Equity, Accessibility, and Appropriate Use

Access to genetic screening is not equal across populations. Cost, insurance coverage, geographic location, and education all influence who benefits from these technologies. These disparities can widen existing health inequalities when some populations receive early diagnoses and interventions while others do not.

Preimplantation genetic diagnosis raises particularly complex ethical questions:

• PGD was developed to screen for serious genetic diseases, but its potential use for selecting non-medical traits (sex, physical characteristics) raises concerns about so-called "designer babies."
• The boundary between preventing disease and enhancing traits is not always clear, and different societies draw that line in different places.
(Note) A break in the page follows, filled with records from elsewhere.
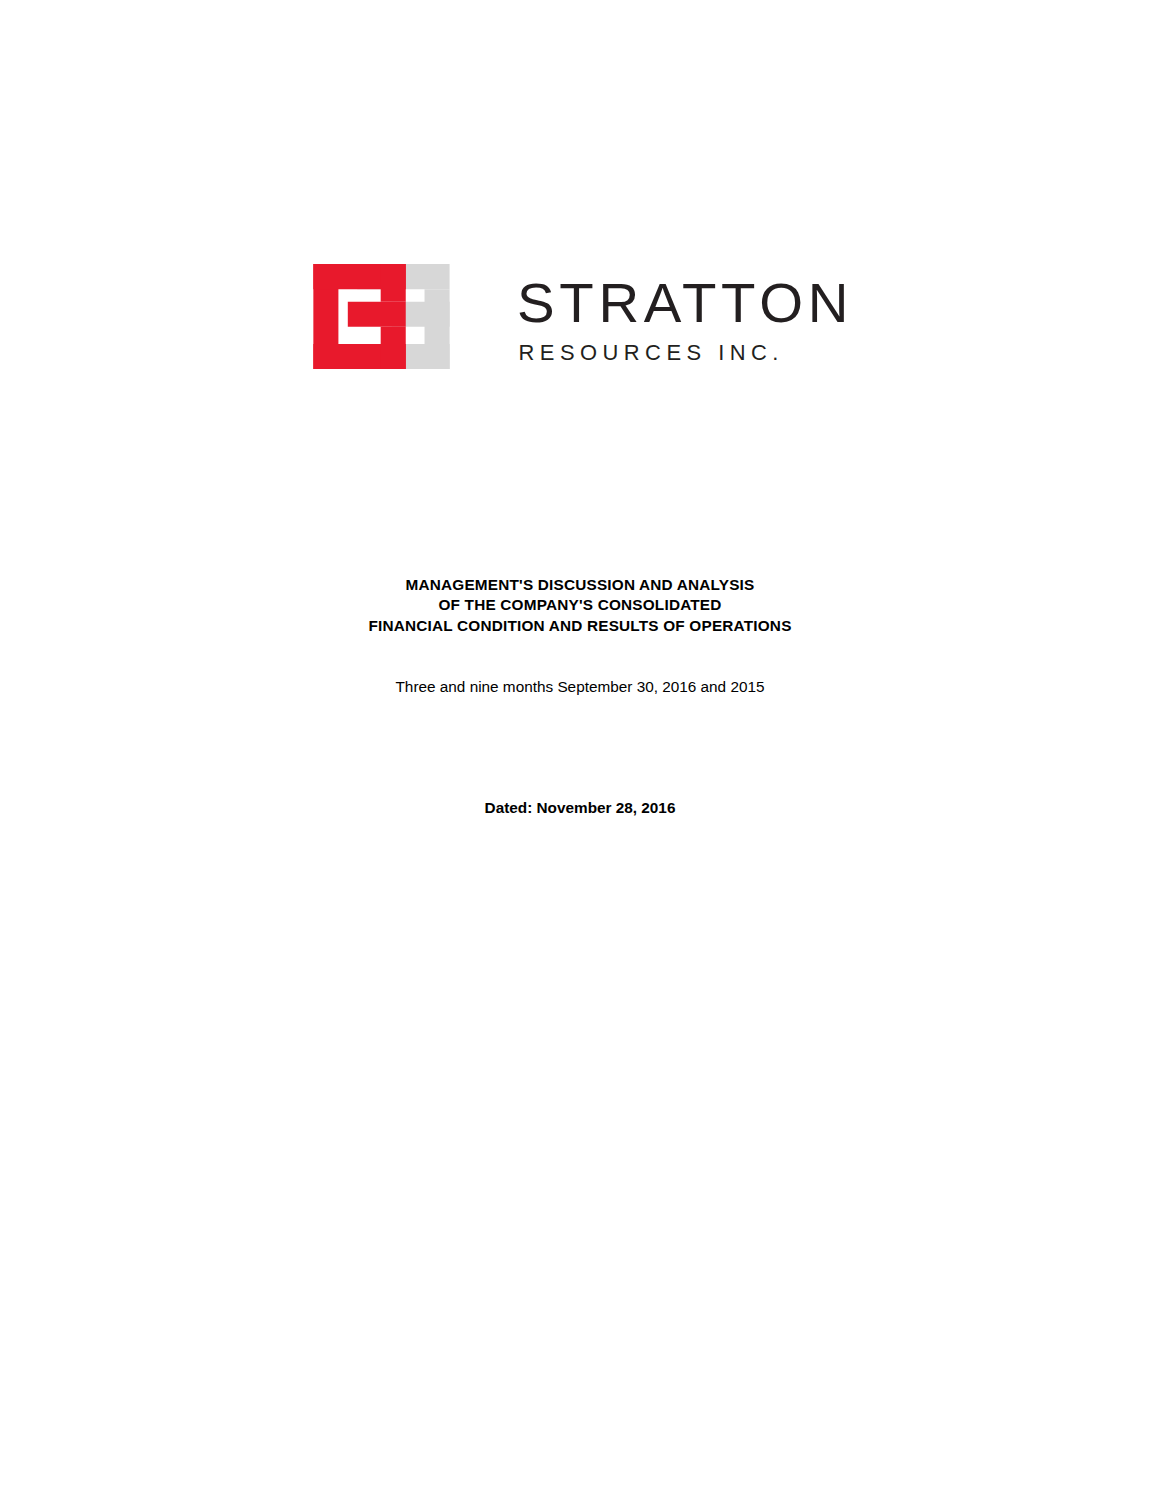STRATTON RESOURCES INC.
MANAGEMENT'S DISCUSSION AND ANALYSIS
OF THE COMPANY'S CONSOLIDATED
FINANCIAL CONDITION AND RESULTS OF OPERATIONS
Three and nine months September 30, 2016 and 2015
Dated: November 28, 2016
The broader use of genetic information for non-medical purposes (such as predicting athletic ability or behavioral traits) raises additional concerns about genetic determinism, the idea that genes alone define a person's potential. Genetic information is probabilistic, not deterministic, and misunderstanding this distinction can lead to discrimination or harmful social pressure. The psychological and social impact of screening results on individuals and families also deserves careful consideration, particularly when results are ambiguous or reveal unexpected information about family relationships.